[Cosa fare]
A: Secondo il regolamento del seminario, chi deve vedere la corrispondenza in arrivo e in partenza?
B: Indica se ciascuna affermazione concorda con il regolamento del seminario, rispondendo sì o no e citando le parole decisive: (i) il posto assegnato a ogni seminarista può essere mutato dai Superiori; (ii) ai seminaristi è consentito parlare in dialetto; (iii) le visite ai seminaristi sono permesse d'ordinario una volta al mese.
C: Prosegui il regolamento del seminario a partire dal punto in cui si interrompe.

LA DISCIPLINA, ART. 39. Ad ogni seminarista viene assegnato un posto in Cappella, in scuola, in studio, in refettorio, in dormitorio, nelle file; il posto può essere mutato dai Superiori per promuovere la mutua carità. ART. 41. Si darà massima importanza al silenzio nei luoghi e nei tempi prescritti, perché il silenzio è un grande aiuto al raccoglimento, un esercizio salutare di mortificazione e di dominio di sé, oltre ad essere quanto mai atto a conservare la pace e la pietà, a favorire il progresso negli studi ed a schivare molte occasioni di turbamento. Il silenzio è prescritto nelle scuole, nello studio, in dormitorio, in refettorio… e sempre quando si procede ordinati i fila, per le scale e nei corridoi, nell’entrare ed uscire collettivamente. Art. 42. È sempre proibito schiamazzare, zufolare, cantare canzoni profane, parlare in dialetto: in ogni occasione si usi la lingua italiana. Il seminarista tenga sempre un contegno dignitoso, cortese ed ilare.

DOVERI VERSO I SUPERIORI, Art. 47. I seminaristi riguardino tutti i Superiori come rappresentanti di Dio e come grandi benefattori, che provvedono con premurose sollecitudini e sacrifici al loro bene…: si astengano dal giudicarli, e molto più dal criticarli. Art. 52. Accetteranno con umiltà le osservazioni, i rimproveri, i dinieghi dei Superiori, ben persuasi che essi non hanno di mira altro che il loro maggior bene. Art. 53. La corrispondenza, tanto in arrivo che in partenza, deve essere veduta dal Rettore o dal Vicerettore: perciò gli alunni riceveranno e consegneranno le lettere aperte. Art. 54. Spedire lettere o riceverne senza che passino per le mani del Rettore o Vicerettore, è considerato mancanza grave.

DOVERI VERSO SE STESSI. Art. 56. Ogni seminarista rispetterà se stesso come immagine di Dio e tempio vivo dello Spirito Santo, osservando la più grande modestia in compagnia degli altri e da solo, in Seminario e fuori.

DOVERI VERSO I COMPAGNI, art. 63. Sono assolutamente da proscriversi le parole equivoche o poco corrette, le ingiurie, gli alterchi, gli scherzi inurbani, i motteggi, ed ogni altro atto che possa recare offesa a un compagno.

DOVERI VERSO GLI ESTRANEI, art. 70. Le visite ai seminaristi saranno permesse d’ordinario una volta la settimana… [a dire il vero una domenica al mese era riservata al ritiro spirituale, quindi niente visita parenti, ndr.]. Art. 72. In parlatorio i seminaristi si tratterranno soltanto con le persone per cui furono chiamati.

IN REFETTORIO, ART. 78. Gli alunni entreranno in refettorio ordinatamente e in silenzio: preso il proprio posto, reciteranno insieme la preghiera. ART. 79. A tavola ognuno procuri di consumare, senza apprezzamenti, quello che la Comunità somministra.

[Dati mostrati]
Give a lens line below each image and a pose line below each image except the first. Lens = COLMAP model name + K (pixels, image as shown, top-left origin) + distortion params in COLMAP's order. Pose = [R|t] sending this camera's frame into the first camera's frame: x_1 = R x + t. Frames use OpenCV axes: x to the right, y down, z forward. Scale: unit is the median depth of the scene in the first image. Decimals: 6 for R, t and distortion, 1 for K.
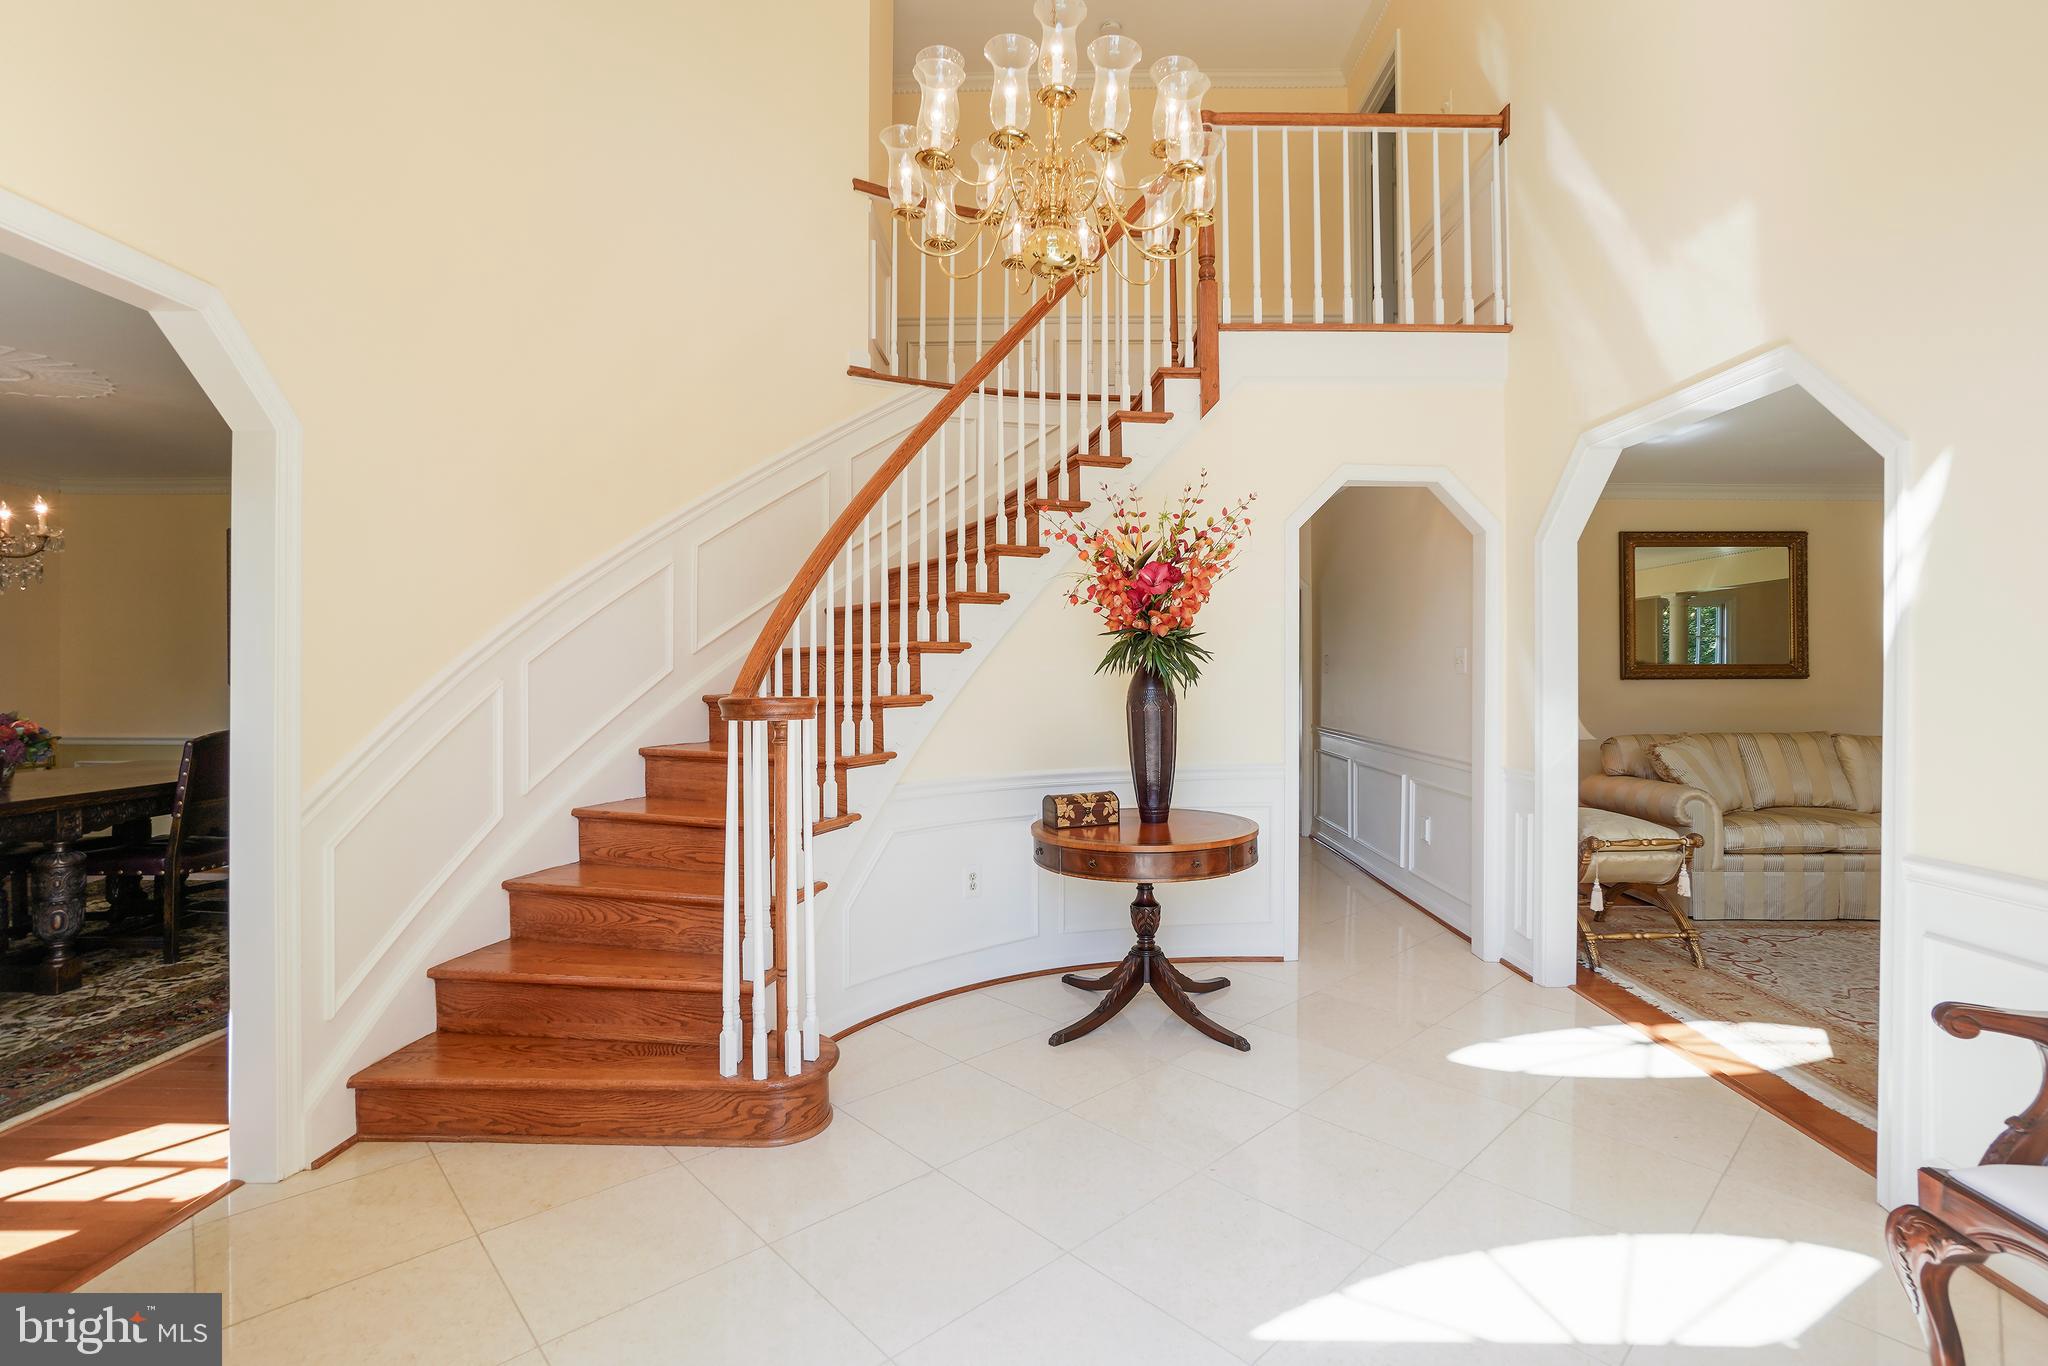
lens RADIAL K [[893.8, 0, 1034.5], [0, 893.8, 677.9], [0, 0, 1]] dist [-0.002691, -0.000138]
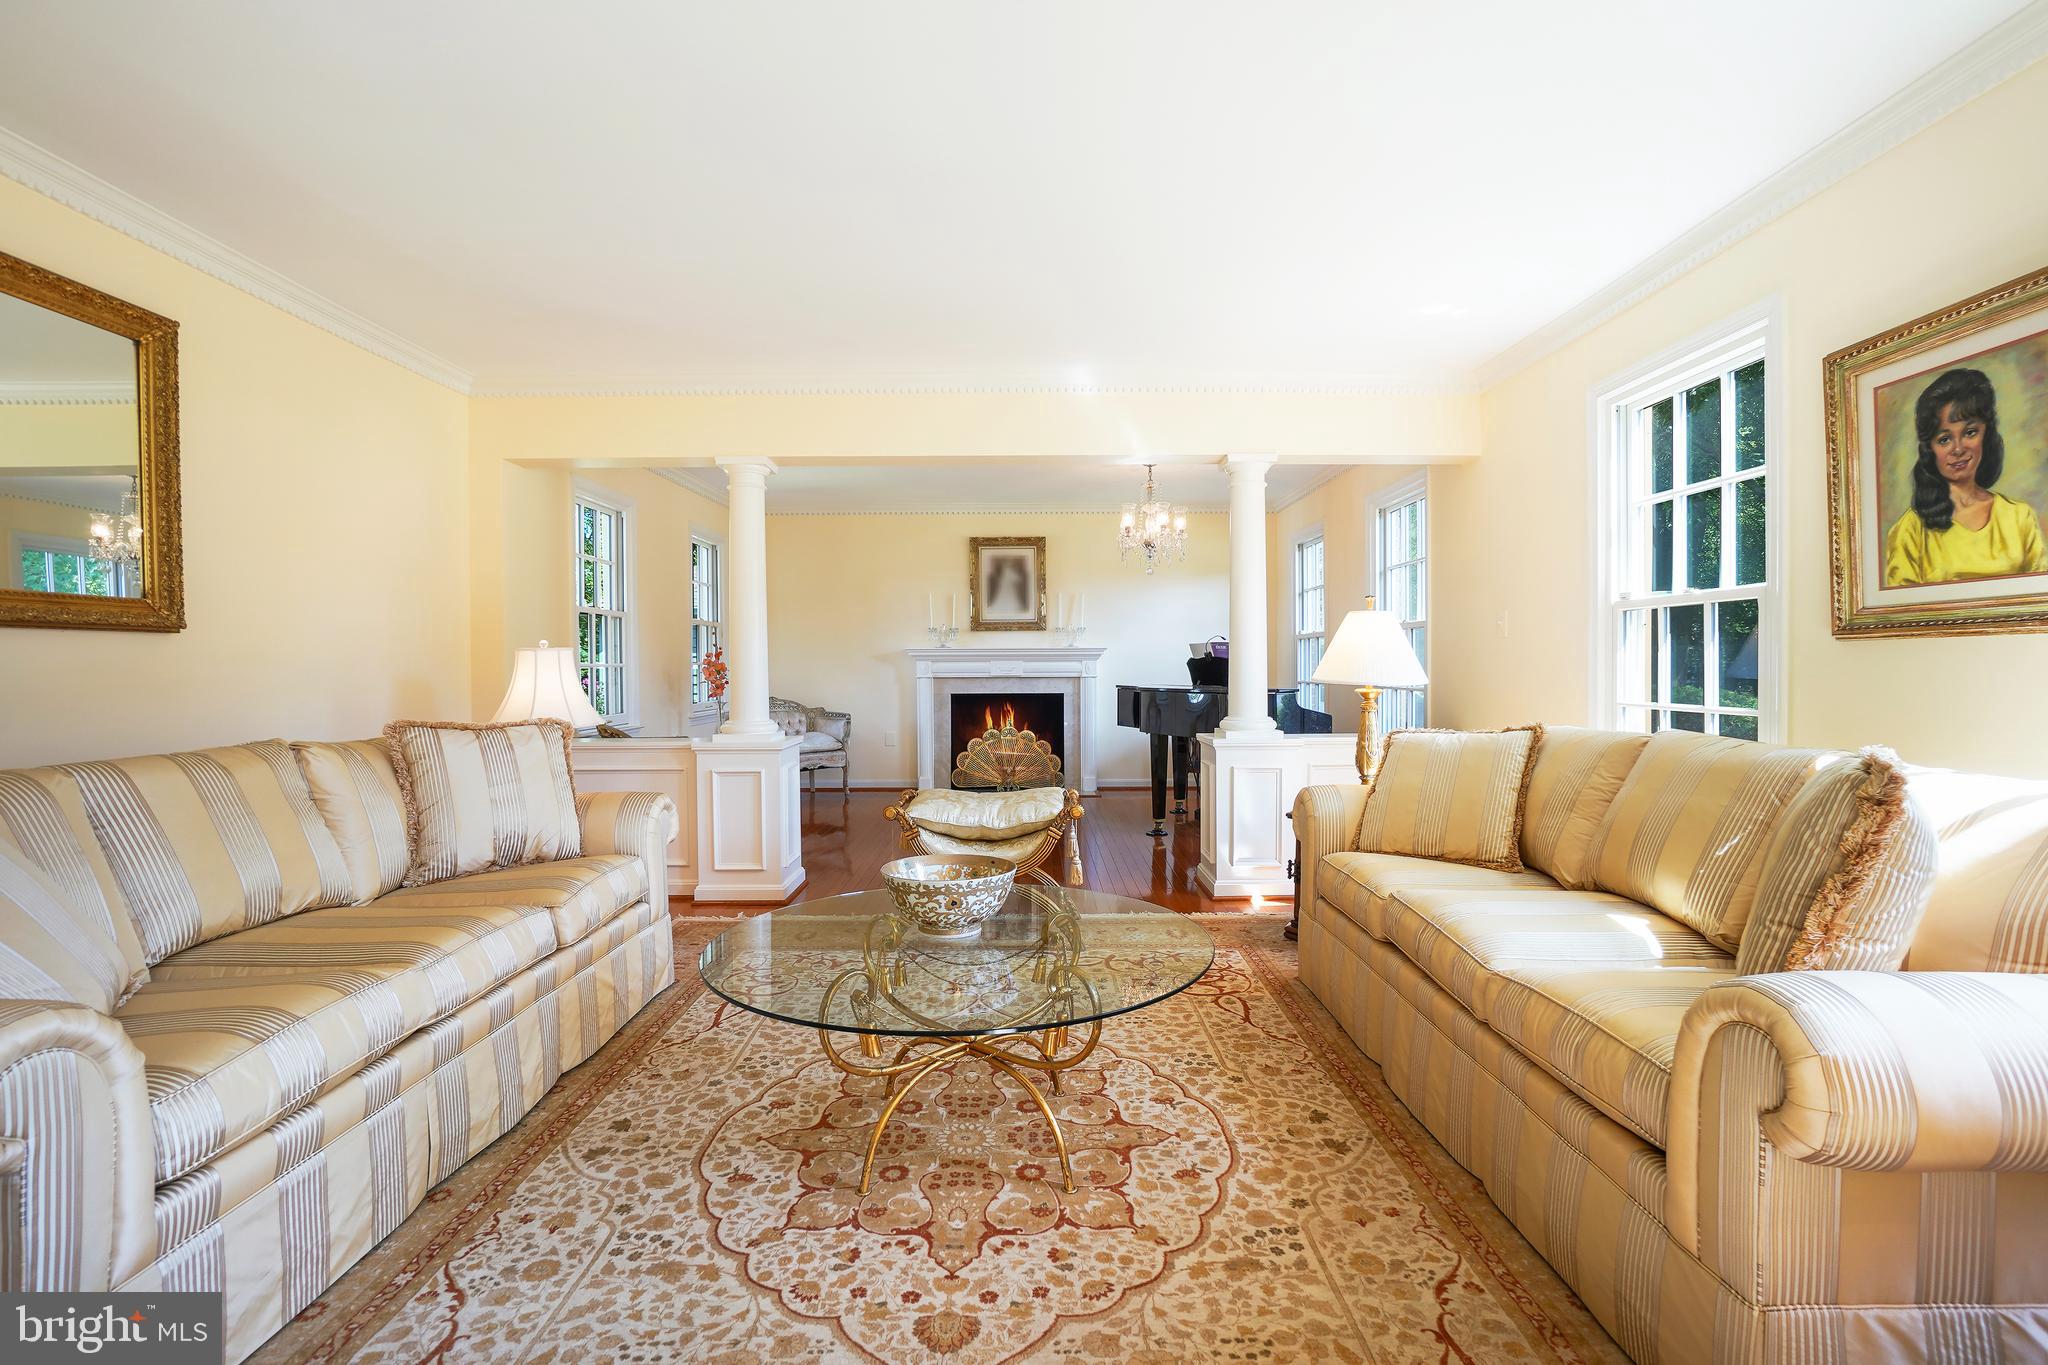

[Risultati per compito]
A: Il Rettore o il Vicerettore.

B:
(i) Sì: «il posto può essere mutato dai Superiori per promuovere la mutua carità».
(ii) No: «È sempre proibito schiamazzare, zufolare, cantare canzoni profane, parlare in dialetto».
(iii) No: «Le visite ai seminaristi saranno permesse d’ordinario una volta la settimana».

C:
IN RICREAZIONE, ART. 91. Si evitino le mormorazioni e le critiche, le parole di ira o di disprezzo verso gli altri, le espressioni che mettono in evidenza la propria persona, qualunque discorso meno corretto e narrazione o rilievo poco edificante, ogni leggerezza e imprudenza nel parlare: così pure tutto ciò che anche lontanamente tenda a diminuire la stima della pietà e della virtù o il rispetto dovuto alle cose sacre.

IN DORMITORIO, ART. 94. In dormitorio [camerata, ndr.] si osservi rigoroso silenzio…

A PASSEGGIO, ART. 101. Fatta la preghiera, partiranno dal Seminario in fila e in silenzio: usciti dal Seminario, potranno parlare moderatamente; fuori dalle vie frequentate della città, potranno anche, al cenno del Prefetto, rompere le file. ART. 102. Durante il passeggio non è permesso fermarsi a parlare con estranei e fare acquisti, né sostare dinanzi a negozi o a manifesti, né entrare in case private, né per qualsiasi motivo allontanarsi dagli altri. ART. 103. Per via si tenga un contegno decoroso, modesto ed edificante, non si manchi di rispetto a chi si incontra, non si risponda ad eventuali motteggi e scherzi dei passanti.

IN INFERMERIA, ART. 108. Il seminarista infermo procurerà di essere paziente e santamente rassegnato alla volontà del Signore, ritenendo che, come è dono di Dio la sanità, sono ugualmente doni di Dio le malattie… ART. 112. L’ammalato non può essere visitato da estranei… [s’intendevano i parenti, ndr.]. ART. 13. Nessuno può recarsi presso i compagni degenti in infermeria…

NORME PER LE VACANZE IN FAMIGLIA, ART. 120.  …adopereranno tutte le necessarie ed opportune cautele per conservare il buono spirito appreso in Seminario; in particolare saranno religiosamente fedeli alle consuete pratiche di pietà (preghiere del mattino e della sera, S. Messa, meditazione, visita al Santissimo, lettura spirituale, esame di coscienza, Rosario, Confessione settimanale, Comunione frequente) e dedicheranno quotidianamente qualche ora allo studio.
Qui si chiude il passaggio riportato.